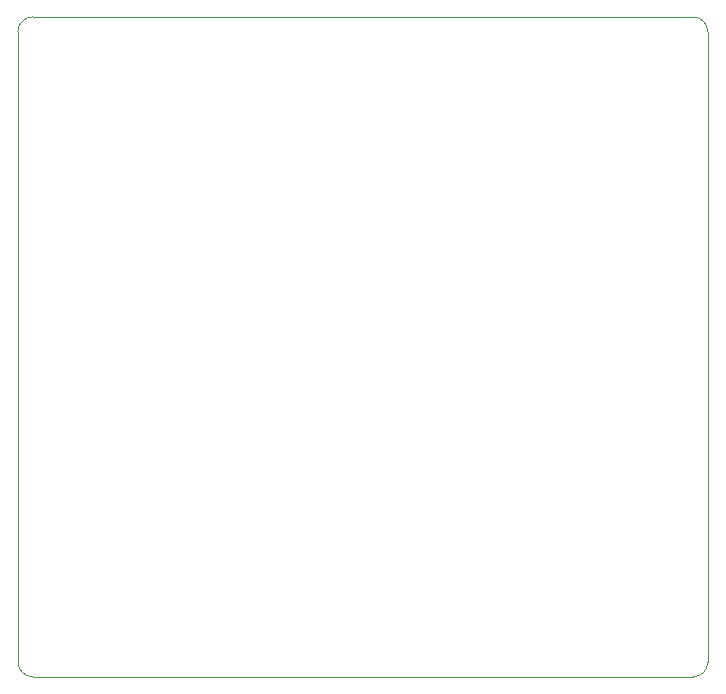
<source format=gbr>
%TF.GenerationSoftware,KiCad,Pcbnew,(6.0.1)*%
%TF.CreationDate,2022-01-30T20:50:49-08:00*%
%TF.ProjectId,Galvoamp,47616c76-6f61-46d7-902e-6b696361645f,rev?*%
%TF.SameCoordinates,Original*%
%TF.FileFunction,Profile,NP*%
%FSLAX46Y46*%
G04 Gerber Fmt 4.6, Leading zero omitted, Abs format (unit mm)*
G04 Created by KiCad (PCBNEW (6.0.1)) date 2022-01-30 20:50:49*
%MOMM*%
%LPD*%
G01*
G04 APERTURE LIST*
%TA.AperFunction,Profile*%
%ADD10C,0.100000*%
%TD*%
G04 APERTURE END LIST*
D10*
X101600000Y-72390000D02*
X101600000Y-125730000D01*
X158750000Y-71120000D02*
X102870000Y-71120000D01*
X160020000Y-72390000D02*
X160020000Y-125730000D01*
X158750000Y-127000000D02*
X102870000Y-127000000D01*
X101600000Y-125730000D02*
G75*
G03*
X102870000Y-127000000I1270000J0D01*
G01*
X158750000Y-127000000D02*
G75*
G03*
X160020000Y-125730000I0J1270000D01*
G01*
X102870000Y-71120000D02*
G75*
G03*
X101600000Y-72390000I0J-1270000D01*
G01*
X160020000Y-72390000D02*
G75*
G03*
X158750000Y-71120000I-1270000J0D01*
G01*
M02*

</source>
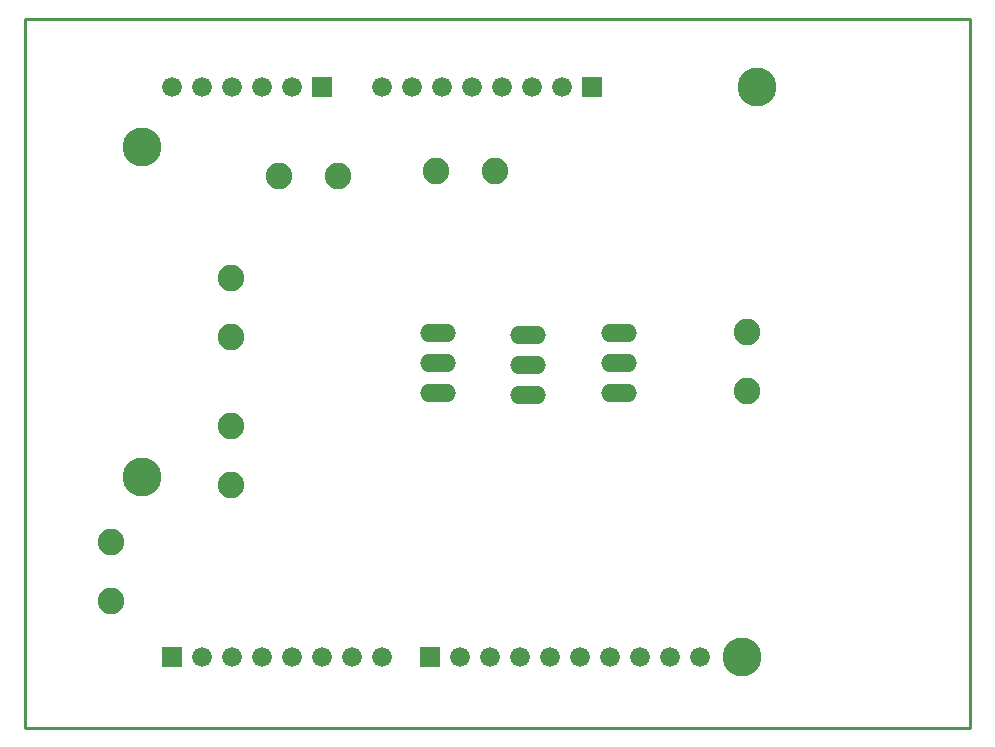
<source format=gtl>
%FSTAX23Y23*%
%MOIN*%
%SFA1B1*%

%IPPOS*%
%ADD13C,0.010000*%
%ADD19C,0.088582*%
%ADD20O,0.120000X0.060000*%
%ADD21C,0.066000*%
%ADD22R,0.066000X0.066000*%
%ADD23C,0.129921*%
%LNpcb_t3-1*%
%LPD*%
G54D13*
X0Y0D02*
X03149D01*
X0Y02362D02*
X03149D01*
Y0D02*
Y02362D01*
X0Y0D02*
Y02362D01*
G54D19*
X00285Y00421D03*
Y00618D03*
X00685Y01005D03*
Y00808D03*
X01043Y0184D03*
X00846D03*
X01566Y01855D03*
X0137D03*
X02405Y0132D03*
Y01123D03*
X00685Y01301D03*
Y01498D03*
G54D20*
X0198Y01115D03*
Y01215D03*
Y01315D03*
X01675Y0111D03*
Y0121D03*
Y0131D03*
X01375Y01115D03*
Y01215D03*
Y01315D03*
G54D21*
X0159Y02135D03*
X0149D03*
X0089D03*
X0079D03*
X0069D03*
X0059D03*
X0049D03*
X0205Y00235D03*
X0059D03*
X0069D03*
X0079D03*
X0089D03*
X0099D03*
X0109D03*
X0119D03*
X0145D03*
X0155D03*
X0165D03*
X0175D03*
X0185D03*
X0139Y02135D03*
X0129D03*
X0195Y00235D03*
X0169Y02135D03*
X0119D03*
X0215Y00235D03*
X0225D03*
X0179Y02135D03*
G54D22*
X0099Y02135D03*
X0049Y00235D03*
X0135D03*
X0189Y02135D03*
G54D23*
X0039Y00835D03*
Y01935D03*
X0239Y00235D03*
X0244Y02135D03*
M02*
</source>
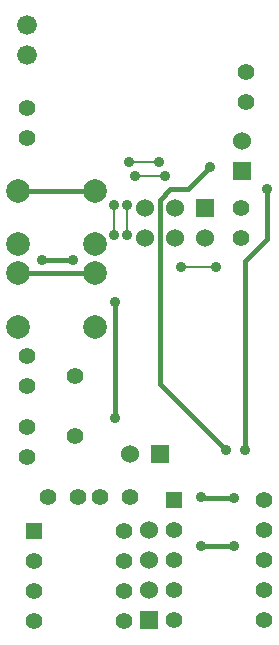
<source format=gtl>
G04 (created by PCBNEW (2013-jul-07)-stable) date 2015年01月19日 01時00分23秒*
%MOIN*%
G04 Gerber Fmt 3.4, Leading zero omitted, Abs format*
%FSLAX34Y34*%
G01*
G70*
G90*
G04 APERTURE LIST*
%ADD10C,0.00590551*%
%ADD11R,0.06X0.06*%
%ADD12C,0.06*%
%ADD13C,0.066*%
%ADD14C,0.056*%
%ADD15R,0.055X0.055*%
%ADD16C,0.055*%
%ADD17C,0.0787402*%
%ADD18C,0.035*%
%ADD19C,0.016*%
%ADD20C,0.008*%
G04 APERTURE END LIST*
G54D10*
G54D11*
X30724Y-25681D03*
G54D12*
X30724Y-26681D03*
X29724Y-25681D03*
X29724Y-26681D03*
X28724Y-25681D03*
X28724Y-26681D03*
G54D11*
X31968Y-24437D03*
G54D12*
X31968Y-23437D03*
G54D13*
X24803Y-20578D03*
X24803Y-19578D03*
G54D14*
X26377Y-31283D03*
X26377Y-33283D03*
G54D15*
X25035Y-36452D03*
G54D16*
X25035Y-37452D03*
X25035Y-38452D03*
X25035Y-39452D03*
X28035Y-39452D03*
X28035Y-38452D03*
X28035Y-37452D03*
X28035Y-36452D03*
G54D15*
X29681Y-35401D03*
G54D16*
X29681Y-36401D03*
X29681Y-37401D03*
X29681Y-38401D03*
X29681Y-39401D03*
X32681Y-39401D03*
X32681Y-38401D03*
X32681Y-37401D03*
X32681Y-36401D03*
X32681Y-35401D03*
X24803Y-32964D03*
X24803Y-33964D03*
X24803Y-31602D03*
X24803Y-30602D03*
X31929Y-25681D03*
X31929Y-26681D03*
X32086Y-21153D03*
X32086Y-22153D03*
G54D17*
X27066Y-27854D03*
X27066Y-29625D03*
X24507Y-29625D03*
X24507Y-27854D03*
X27066Y-25098D03*
X27066Y-26870D03*
X24507Y-26870D03*
X24507Y-25098D03*
G54D16*
X26484Y-35314D03*
X25484Y-35314D03*
X27216Y-35314D03*
X28216Y-35314D03*
X24803Y-22334D03*
X24803Y-23334D03*
G54D11*
X28858Y-39413D03*
G54D12*
X28858Y-38413D03*
X28858Y-37413D03*
X28858Y-36413D03*
G54D11*
X29240Y-33858D03*
G54D12*
X28240Y-33858D03*
G54D18*
X27716Y-28818D03*
X27716Y-32677D03*
X25275Y-27401D03*
X26338Y-27401D03*
X31692Y-36929D03*
X30590Y-36929D03*
X32795Y-25039D03*
X32047Y-33740D03*
X28375Y-24600D03*
X29375Y-24600D03*
X28125Y-26575D03*
X28125Y-25575D03*
X27675Y-26575D03*
X27675Y-25575D03*
X28175Y-24150D03*
X29175Y-24150D03*
X31100Y-27625D03*
X29925Y-27625D03*
X31417Y-33740D03*
X30905Y-24291D03*
X31692Y-35354D03*
X30590Y-35314D03*
G54D19*
X27716Y-32677D02*
X27716Y-28818D01*
X26338Y-27401D02*
X25275Y-27401D01*
X30590Y-36929D02*
X31692Y-36929D01*
X24507Y-27854D02*
X27066Y-27854D01*
X24507Y-25098D02*
X27066Y-25098D01*
X32795Y-25039D02*
X32795Y-26692D01*
X32795Y-26692D02*
X32047Y-27440D01*
X32047Y-27440D02*
X32047Y-33740D01*
G54D20*
X28375Y-24600D02*
X29375Y-24600D01*
X28125Y-26575D02*
X28125Y-25575D01*
X27675Y-26575D02*
X27675Y-25575D01*
X29175Y-24150D02*
X28175Y-24150D01*
X31100Y-27625D02*
X29925Y-27625D01*
G54D19*
X29212Y-31535D02*
X31417Y-33740D01*
X29212Y-25393D02*
X29212Y-31535D01*
X29566Y-25039D02*
X29212Y-25393D01*
X30157Y-25039D02*
X29566Y-25039D01*
X30905Y-24291D02*
X30157Y-25039D01*
X30629Y-35354D02*
X31692Y-35354D01*
X30590Y-35314D02*
X30629Y-35354D01*
M02*

</source>
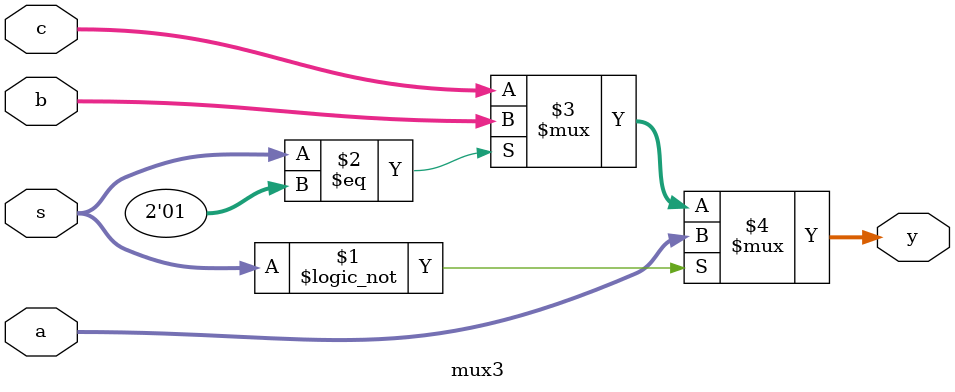
<source format=v>
`timescale 1ns / 1ps


module mux3 #(parameter N=32) (
    input wire [N-1:0] a,
    input wire [N-1:0] b,
    input wire [N-1:0] c,
    input wire [1:0] s,
    output wire [N-1:0] y
    );
    assign y = (s == 0 ? a : (s == 1 ? b : c));
endmodule


</source>
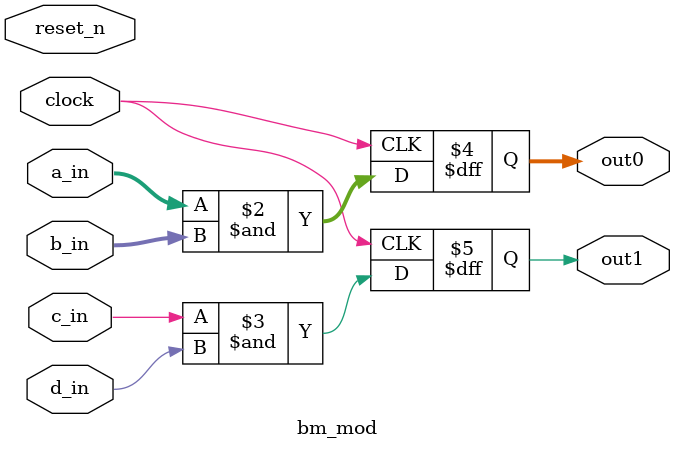
<source format=v>

`define BITS 32         // Bit width of the operands

module 	bm_mod(clock, 
		reset_n, 
		a_in, 
		b_in,
		c_in, 
		d_in, 
		out0,
		out1);

// SIGNAL DECLARATIONS
input	clock;
input 	reset_n;

input [`BITS-1:0] a_in;
input [`BITS-1:0] b_in;
input c_in;
input d_in;

output [`BITS-1:0] out0;
output  out1;

reg [`BITS-1:0]    out0;
reg     out1;

always @(posedge clock)
begin
	out0 <= a_in & b_in;
	out1 <= c_in & d_in;
end

endmodule

</source>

* * * * *

# How to complete this task
From the records above, transcribe only the stretch from the line with "X26338Y-27401D03*" through the line with "input wire [1:0]", keeping both ends. Omit pictures.

# Solution
X26338Y-27401D03*
X31692Y-36929D03*
X30590Y-36929D03*
X32795Y-25039D03*
X32047Y-33740D03*
X28375Y-24600D03*
X29375Y-24600D03*
X28125Y-26575D03*
X28125Y-25575D03*
X27675Y-26575D03*
X27675Y-25575D03*
X28175Y-24150D03*
X29175Y-24150D03*
X31100Y-27625D03*
X29925Y-27625D03*
X31417Y-33740D03*
X30905Y-24291D03*
X31692Y-35354D03*
X30590Y-35314D03*
G54D19*
X27716Y-32677D02*
X27716Y-28818D01*
X26338Y-27401D02*
X25275Y-27401D01*
X30590Y-36929D02*
X31692Y-36929D01*
X24507Y-27854D02*
X27066Y-27854D01*
X24507Y-25098D02*
X27066Y-25098D01*
X32795Y-25039D02*
X32795Y-26692D01*
X32795Y-26692D02*
X32047Y-27440D01*
X32047Y-27440D02*
X32047Y-33740D01*
G54D20*
X28375Y-24600D02*
X29375Y-24600D01*
X28125Y-26575D02*
X28125Y-25575D01*
X27675Y-26575D02*
X27675Y-25575D01*
X29175Y-24150D02*
X28175Y-24150D01*
X31100Y-27625D02*
X29925Y-27625D01*
G54D19*
X29212Y-31535D02*
X31417Y-33740D01*
X29212Y-25393D02*
X29212Y-31535D01*
X29566Y-25039D02*
X29212Y-25393D01*
X30157Y-25039D02*
X29566Y-25039D01*
X30905Y-24291D02*
X30157Y-25039D01*
X30629Y-35354D02*
X31692Y-35354D01*
X30590Y-35314D02*
X30629Y-35354D01*
M02*

</source>
<source format=v>
`timescale 1ns / 1ps


module mux3 #(parameter N=32) (
    input wire [N-1:0] a,
    input wire [N-1:0] b,
    input wire [N-1:0] c,
    input wire [1:0] s,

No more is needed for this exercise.